La depressione

La depressione, detta anche melanconia, è un’alterazione del tono dell’umore verso forme di tristezza profonda con riduzione dell’autostima e bisogno di autopunizione.

Le forme più frequenti di depressione fanno la loro comparsa dopo l’età media, quando diventa più difficile sperare nella vita perché il futuro è già in parte determinato dalle scelte compiute in precedenza.

Fasi depressive attraversano la vita di tutti gli uomini come episodi legittimi e comprensibili dove il soggetto è di solito consapevole di poterle superare da sé. Quando questa consapevolezza viene meno allora lo squilibrio depressivo assume caratteristiche psichiatriche che necessitano di un aiuto esterno.
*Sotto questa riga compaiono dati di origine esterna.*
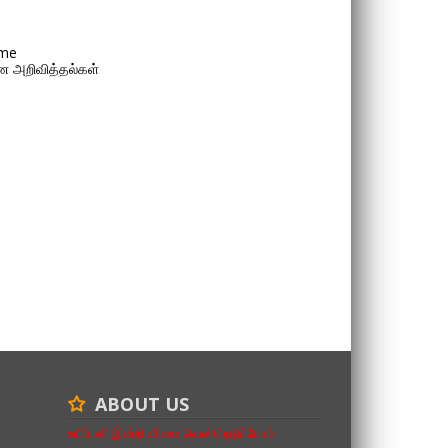
me
 அறிவித்தல்கள்
ABOUT US
உயிர்பலி இன்றி உரிமை வென்றெடுப்போம்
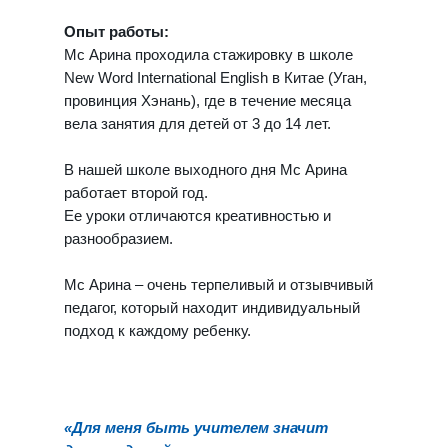
Опыт работы:
Мс Арина проходила стажировку в школе
New Word International English в Китае (Уган,
провинция Хэнань), где в течение месяца
вела занятия для детей от 3 до 14 лет.
В нашей школе выходного дня Мс Арина
работает второй год.
Ее уроки отличаются креативностью и
разнообразием.
Мс Арина – очень терпеливый и отзывчивый
педагог, который находит индивидуальный
подход к каждому ребенку.
«Для меня быть учителем значит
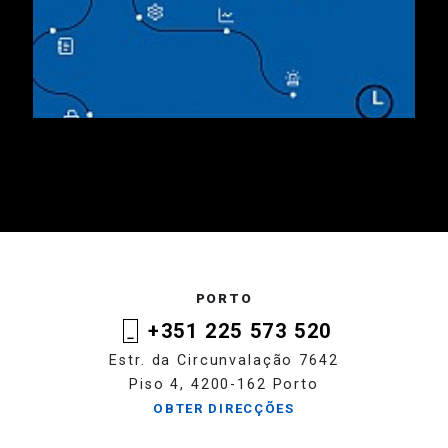
PORTO
+351 225 573 520
Estr. da Circunvalação 7642
Piso 4, 4200-162 Porto
OBTER DIRECÇÕES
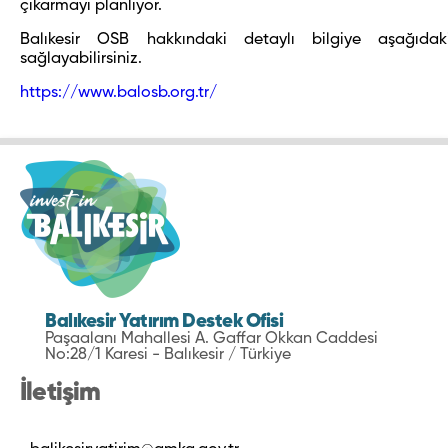
çıkarmayı planlıyor.
Balıkesir OSB hakkındaki detaylı bilgiye aşağıdak
sağlayabilirsiniz.
https://www.balosb.org.tr/
Balıkesir Yatırım Destek Ofisi
Paşaalanı Mahallesi A. Gaffar Okkan Caddesi
No:28/1 Karesi - Balıkesir / Türkiye
İletişim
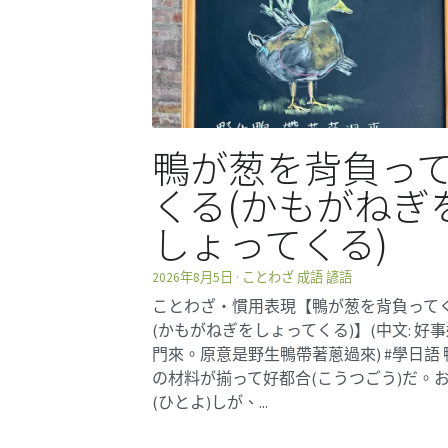
鴨が葱を背負っ
くる(かもがねぎ
しょってくる)
2026年8月5日
·
ことわざ 成語 諺語
ことわざ・慣用表現【鴨が葱を背負って
(かもがねぎをしょってくる)】(中文: 好
門來。原意是野生鴨帶著蔥過來) #學日語 
の材料が揃って好都合(こうつごう)だ。
(ひとよ)しが、...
Ci sono depressioni somatiche che hanno origine da malattie organiche e depressioni endogene che hanno una causa interna non organica e si dividono in monopolari, con fasi solo depressive, e bipolari con alternanza di fasi depressive e maniacali(euforia spiccata)
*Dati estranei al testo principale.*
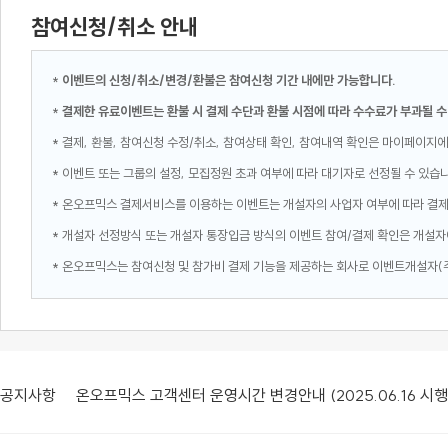
참여신청/취소 안내
*
이벤트의 신청/취소/변경/환불은 참여신청 기간 내에만 가능합니다.
*
결제한 유료이벤트는 환불 시 결제 수단과 환불 시점에 따라 수수료가 부과될 수
* 결제, 환불, 참여신청 수정/취소, 참여상태 확인, 참여내역 확인은 마이페이지에
* 이벤트 또는 그룹의 설정, 모집정원 초과 여부에 따라 대기자로 선정될 수 있습
* 온오프믹스 결제서비스를 이용하는 이벤트는 개설자의 사업자 여부에 따라 결
* 개설자 선정방식 또는 개설자 통장입금 방식의 이벤트 참여/결제 확인은 개설자
* 온오프믹스는 참여신청 및 참가비 결제 기능을 제공하는 회사로 이벤트개설자(
공지사항
온오프믹스 고객센터 운영시간 변경안내 (2025.06.16 시행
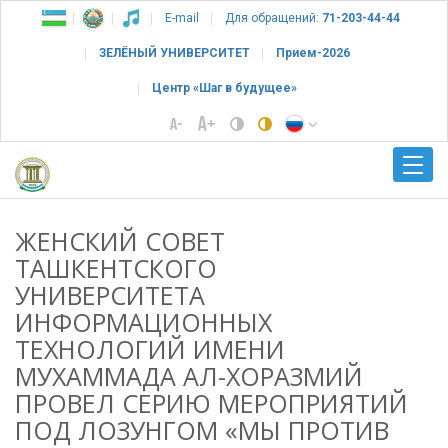
E-mail
Для обращений:
71-203-44-44
ЗЕЛЁНЫЙ УНИВЕРСИТЕТ
Прием-2026
Центр «Шаг в будущее»
ЖЕНСКИЙ СОВЕТ
ТАШКЕНТСКОГО
УНИВЕРСИТЕТА
ИНФОРМАЦИОННЫХ
ТЕХНОЛОГИЙ ИМЕНИ
МУХАММАДА АЛ-ХОРАЗМИЙ
ПРОВЕЛ СЕРИЮ МЕРОПРИЯТИЙ
ПОД ЛОЗУНГОМ «МЫ ПРОТИВ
Infine abbiamo le depressioni psicogene che sono reattive ad un’esperienza vissuta come perdita: lutti, delusione amorosa, la frustrazione delle proprie aspettative, l’insuccesso nell’affermazione sociale.

Sintomi prevalenti sono: inappetenza, insonnia, diminuzione dell’interesse sessuale, tristezza profonda, senso di colpa,sentimenti di indegnità e autodisprezzo, perdita di iniziativa e progettualità, ideazione povera, pensiero rallentato, tendenza al suicido e desiderio di morte.

Il nucleo della depressione è formato da un’immotivata profonda tristezza alla quale si aggiunge un’inibizione di tutte le attività.

Il passato non passa mai e non concede al presente di accadere e al futuro di avvenire. La perdita di un amore, di una carriera… sono simboli di una perdita più ampia che è quella del presente e del futuro perché le dimensioni del passato si sono dilatate. Il presente diventa il tempo dell’incessante lamento, il futuro diventa l’ambito di vuote intenzioni.

In termini psicoanalitici si parla di melanconia come reazione alla perdita di un oggetto amato che non sia morto veramente ma che è andato perduto come oggetto d’amore a causa di una reale mortificazione o di una delusione subita dalla persona amata; questa relazione fu gravemente turbata. L’esito non è lo spostamento su un nuovo oggetto ma l’ utilizzo della melanconia per instaurare una nuova identificazione dell’io con l’oggetto abbandonato.

L’ombra dell’oggetto cade cosi sulla persona che finisce per giudicarsi come l’oggetto abbandonato. La perdita dell’oggetto diventa perdita dell’Io.

La melanconia sembra essere dunque una grave offesa all’autostima avvenuta nell’infanzia che ha minato la fiducia del soggetto in se stesso. Emerge un’ambivalenza tra il desiderio di distruggere gli oggetti interni da cui si è dipesi e l’impossibilità a sganciarsi da essi.

Secondo la Klein la depressione deriva dall’incapacità del bambino a collocare il suo oggetto buono e amato all’interno dell’Io. Questo determina un sentimento di cattiveria che non riesce ad essere protetto all’esterno e resta cosi incorporato nell’immagine di sé.